A oradora recebeu apoio de outras cordelistas e ouviu protestos de alguns homens que disseram sobre a necessidade de todos cordelistas terem uma bandeira só. Terminada a reunião a presidente verificou as repercussões de sua fala. Os homens contrários à igualdade de gênero a malharam; mulheres saíram em sua defesa.
Como leitor de histórias de cordel confesso não ter levado em conta o terrível papel reservado à mulher naquelas narrativas. Talvez levado pelo hábito, “afinal o cordel é assim”, fruía as historinhas como se seus enredos se passassem, talvez, em outro planeta. Não pairava dentro da minha leitura, em busca de diversão, o aspecto do machismo e a profunda deselegância no trato com a mulher.
Fato é que não se pode negar razão à presidente dos cordelistas. Mas, fica a dúvida de que, se dentro das histórias a igualdade de gênero passar a ser respeitada, como passarão a se expressar cordelistas herdeiros de tradição em narrativas machistas que atravessam gerações.

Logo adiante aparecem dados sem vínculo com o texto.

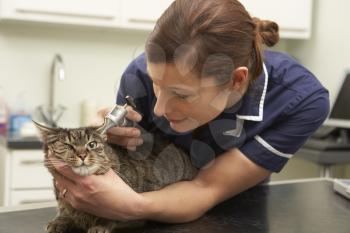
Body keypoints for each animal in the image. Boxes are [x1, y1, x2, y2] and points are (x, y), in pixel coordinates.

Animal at [34, 121, 198, 233]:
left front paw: (101, 224)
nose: (82, 155)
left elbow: (113, 215)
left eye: (92, 144)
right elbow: (64, 211)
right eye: (68, 146)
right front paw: (60, 221)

O cordel faz parte do folclore popular e traz em si a inteligência poética que nele encontrou meios para se expressar. Mantê-lo vivo e exuberante é mais que uma simples obrigação. Para isso os cordelistas deverão se entender e achar novos caminhos nos quais o respeito à mulher deve ser considerado. Afinal, o mundo tem mudado em todos os setores, às vezes até assustadoramente. É preciso que o cordel se renove, com muita força e originalidade, coisa de que são muito capazes seus poetas e poetisas.